Petit combo classique du thriller et du procès, avec des acteurs pas mauvais (Jeff Bridges et Glenn Close), 'Jagged Edge' est en réalité d'une telle banalité que cela en deviendrait presque pathétique.

La première scène du film est celle du meurtre : par une nuit d'orage, un homme, tout de noir vêtu et cagoulé, entre dans une luxueuse maison, monte les escalier, surprend une jeune femme endormie dans son lit, la ligote, la déshabille et la poignarde. Est-il besoin de préciser que le premier plan est un POV en steadicam du tueur montant les escaliers et ouvrant la porte de la chambre ?

La seconde scène présente le 'Disctrict Attorney' arrivant en voiture sur les lieux du crime. Il est choqué par l'horrible meurtre, évidemment. Et sur le mur, à côté du cadavre, est écrit en lettre de sang 'BITCH'. Ai-je vraiment besoin de continuer ?

Ce film, tout le monde l'a déjà vu au moins 10 : un scénario bateau, une réalisation à l'opposé de l'originalité...

Alors, comment justifier de faire un tel film ? "Très simple" s'est dit le scénariste. "Et si l'on faisait en sorte de développer les personnages afin qu'il soit impossible pour le spectateur de se faire une idée sur l'identité du tueur ?! Je m'explique : dès qu'une preuve est avancée pour accuser un personnage, on présente au spectateur une bonne raison de croire que c'est en fait un autre personnage qui est coupable."

Quelle bonne idée alors : ça fait un peu comme l'expérience de Schrödinger : tant qu'on ne voit pas le visage du tueur, il est tout le monde à la fois. Impossible de départager les personnages.

Cette idée se tiendrait à l'unique condition que l'identité du tueur ne soit jamais dévoilée. Ainsi, les spectateurs pourraient toujours spéculer et il se pourrait même bien que le film fasse naître des discussions sympa pour finir une soirée entre amis (ça rattraperait un peu, vu la qualité du film). "Et bien non" se sont dit les producteurs, "on va leur mettre un gros plan du visage du tueur à la fin, une fois qu'il s'est fait tuer par l'héroïne. Comme ça, pas d'ambigüité, tout le monde est content."

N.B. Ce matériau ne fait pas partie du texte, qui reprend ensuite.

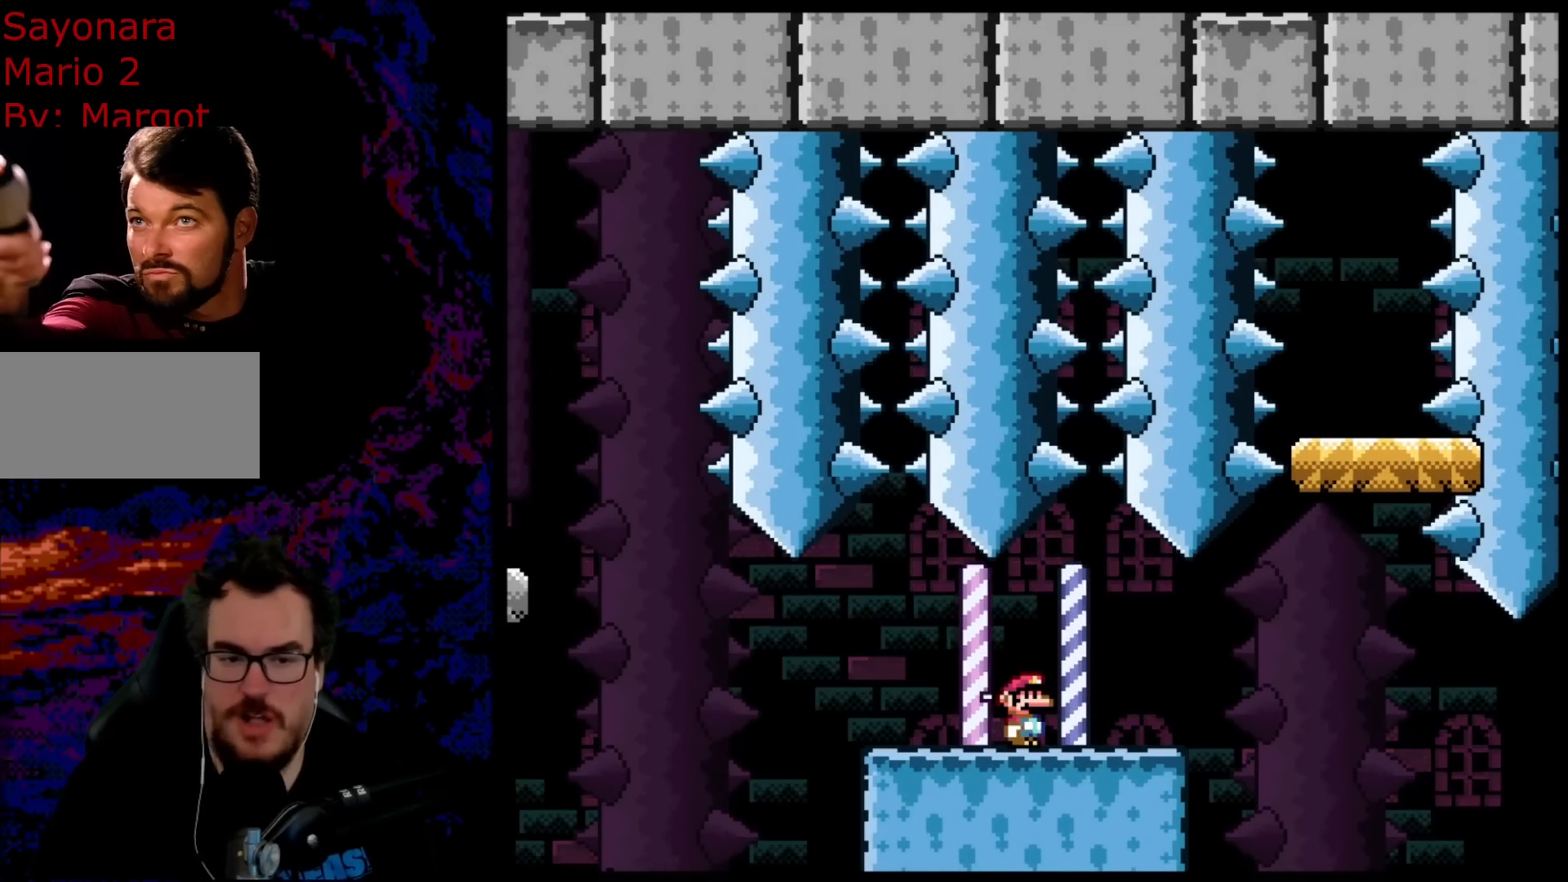
{"buttons": ["Y", "DPAD_LEFT"], "events": [[450, "DPAD_LEFT", "down"], [450, "Y", "down"]]}
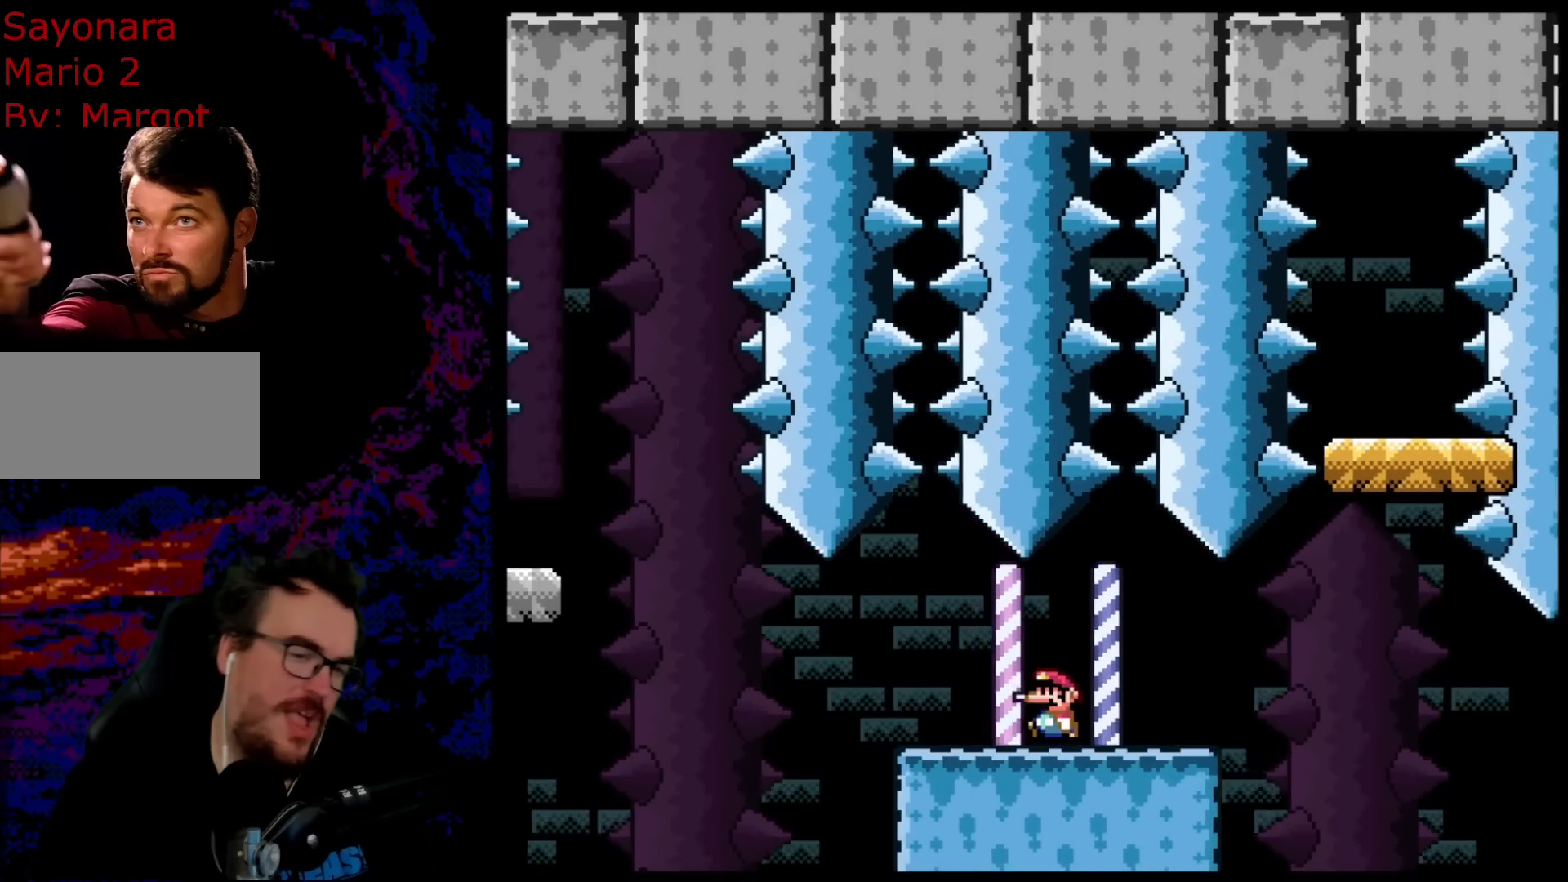
{"buttons": ["Y", "DPAD_RIGHT"], "events": [[233, "DPAD_LEFT", "up"], [267, "DPAD_RIGHT", "down"]]}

Le réalisateur, Richard Marquand (qui a quand même réalisé "Return of the Jedi"), avait bien compris, lui. Dans sa première version, le gros plan sur le visage du tueur durait 18 images ; pas de quoi être certain d'avoir vu quoi que ce soit correctement. Les producteurs, eux, ont imposé que le plan dure 9 sec.

Pour le coup, c'est sûr, on ne peut pas se tromper...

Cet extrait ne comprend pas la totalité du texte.